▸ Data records
>>
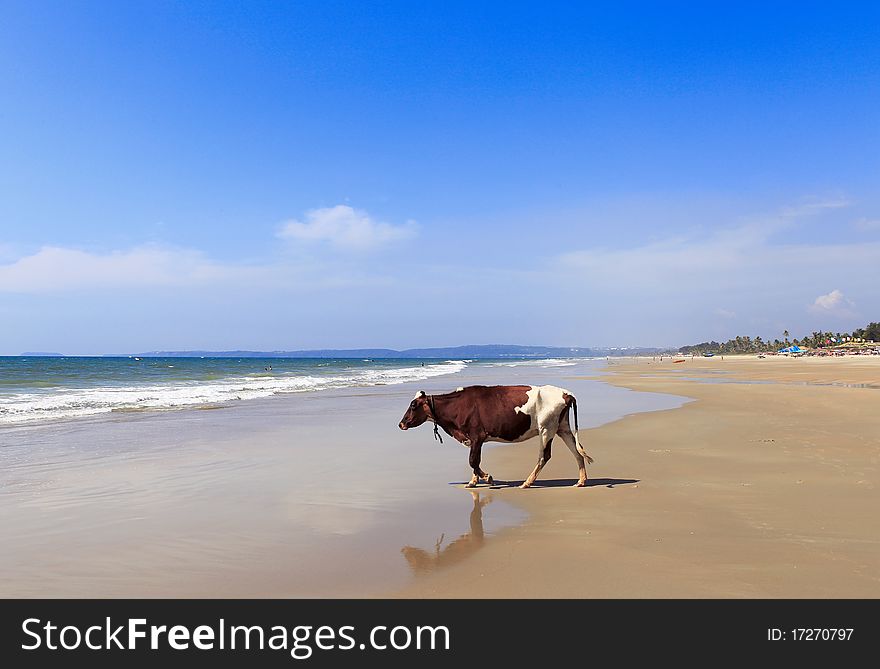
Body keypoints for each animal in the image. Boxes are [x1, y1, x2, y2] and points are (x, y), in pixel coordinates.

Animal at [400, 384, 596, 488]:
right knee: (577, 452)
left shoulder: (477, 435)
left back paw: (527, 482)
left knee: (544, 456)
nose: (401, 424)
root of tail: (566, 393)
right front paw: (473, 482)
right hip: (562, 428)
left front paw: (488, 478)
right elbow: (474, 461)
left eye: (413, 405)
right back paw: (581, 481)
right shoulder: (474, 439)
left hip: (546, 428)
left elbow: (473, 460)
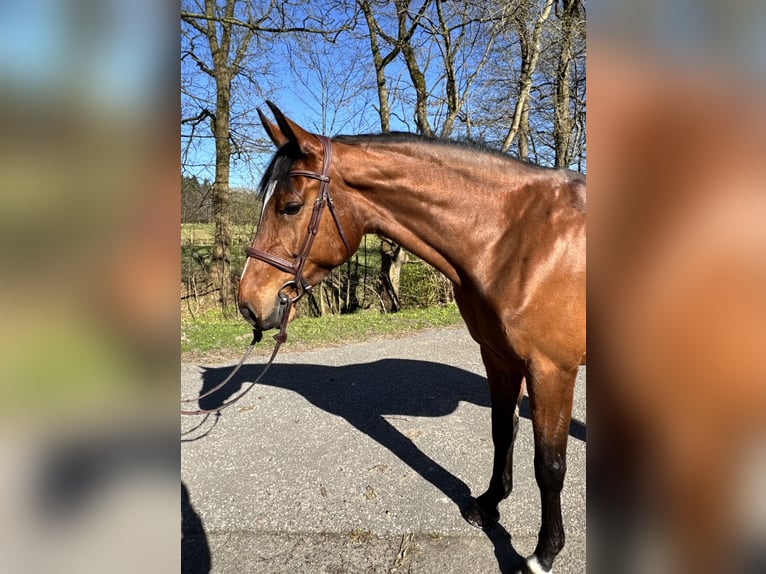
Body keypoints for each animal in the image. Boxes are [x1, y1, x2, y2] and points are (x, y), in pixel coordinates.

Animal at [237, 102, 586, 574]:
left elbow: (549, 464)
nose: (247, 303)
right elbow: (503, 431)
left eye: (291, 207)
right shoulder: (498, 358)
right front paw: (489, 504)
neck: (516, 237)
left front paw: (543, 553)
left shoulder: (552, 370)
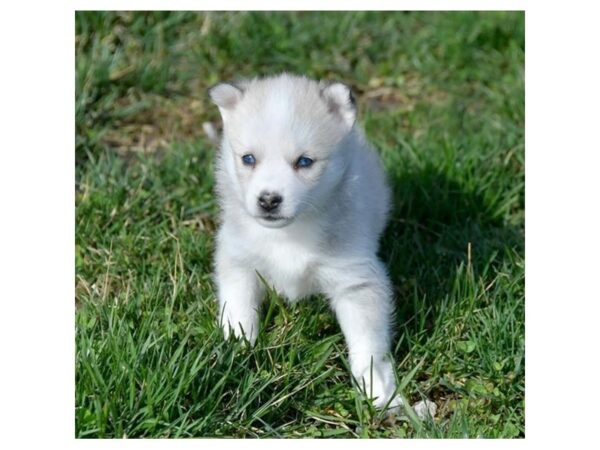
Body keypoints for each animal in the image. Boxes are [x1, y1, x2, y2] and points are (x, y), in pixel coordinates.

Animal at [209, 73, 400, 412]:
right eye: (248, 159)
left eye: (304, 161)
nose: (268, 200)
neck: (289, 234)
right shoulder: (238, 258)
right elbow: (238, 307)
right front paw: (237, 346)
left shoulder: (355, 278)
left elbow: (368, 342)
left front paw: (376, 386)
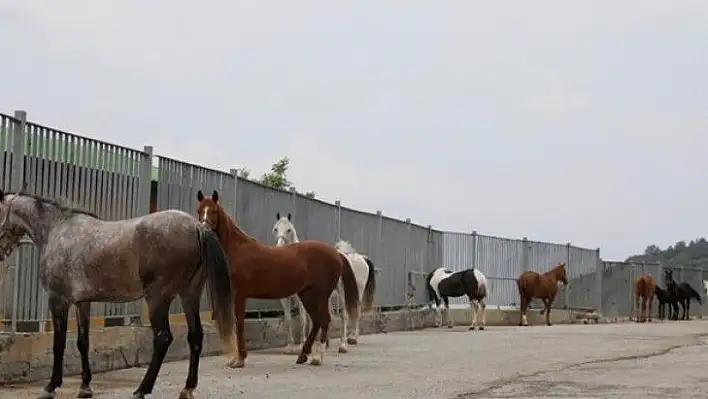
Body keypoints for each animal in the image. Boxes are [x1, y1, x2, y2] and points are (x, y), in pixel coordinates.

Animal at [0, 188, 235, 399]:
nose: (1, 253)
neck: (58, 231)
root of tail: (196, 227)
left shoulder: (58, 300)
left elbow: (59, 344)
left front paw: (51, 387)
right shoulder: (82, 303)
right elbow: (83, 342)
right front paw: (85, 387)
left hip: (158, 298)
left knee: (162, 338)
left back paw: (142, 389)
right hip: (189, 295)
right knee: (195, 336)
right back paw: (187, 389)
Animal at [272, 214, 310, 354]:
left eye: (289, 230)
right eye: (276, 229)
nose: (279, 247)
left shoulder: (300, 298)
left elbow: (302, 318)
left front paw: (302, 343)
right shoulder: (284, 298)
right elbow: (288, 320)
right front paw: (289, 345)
<<
▸ What is being asked
Leaving out the pictures, return the records exactly as given.

▸ Answer space
Body keypoints for each animal in the image. Boxes are [x1, y1, x2, y2] and points are (x, y), in pixel coordinates.

Animal at [400, 384, 596, 488]:
right knee: (577, 452)
left shoulder: (477, 435)
left back paw: (527, 482)
left knee: (544, 456)
nose: (401, 424)
root of tail: (566, 393)
right front paw: (473, 482)
right hip: (562, 428)
left front paw: (488, 478)
right elbow: (474, 461)
left eye: (413, 405)
right back paw: (581, 481)
right shoulder: (474, 439)
left hip: (546, 428)
left elbow: (473, 460)
Body keypoints for each animal in the image. Boxes are [x1, y1, x2, y2] and points are (x, y), in pixel coordinates.

Animal at [237, 102, 586, 574]:
left elbow: (549, 464)
nose: (247, 303)
right elbow: (503, 431)
left eye: (291, 207)
right shoulder: (498, 358)
right front paw: (489, 504)
neck: (516, 237)
left front paw: (543, 553)
left shoulder: (552, 370)
Body keypoints for each animal in the image. Boxes are [x1, y1, x2, y2] and points are (x, y), in pixel coordinates.

Animal at [209, 73, 400, 412]:
right eye: (248, 159)
left eye: (304, 161)
nose: (268, 200)
neck: (289, 234)
right shoulder: (238, 258)
right elbow: (238, 307)
right front paw: (237, 346)
left shoulder: (355, 278)
left elbow: (368, 342)
left front paw: (376, 386)
Body keypoints for each animal in the image. Boxes are [x1, y1, x2, y2] and points are (x, y), in pixel coordinates.

Animal at [0, 188, 235, 399]:
nose: (1, 253)
neck: (58, 231)
root of tail: (196, 227)
left shoulder: (58, 300)
left elbow: (59, 344)
left front paw: (51, 387)
right shoulder: (82, 303)
right elbow: (83, 342)
right front paw: (85, 387)
left hip: (158, 298)
left knee: (162, 338)
left back paw: (142, 389)
right hip: (189, 295)
right knee: (195, 336)
right back paw: (187, 389)
Animal at [272, 214, 310, 354]:
left eye: (289, 230)
right eye: (276, 229)
nose: (279, 247)
left shoulder: (300, 298)
left elbow: (302, 318)
left front paw: (302, 343)
right shoulder: (284, 298)
right elbow: (288, 320)
right front paw: (289, 345)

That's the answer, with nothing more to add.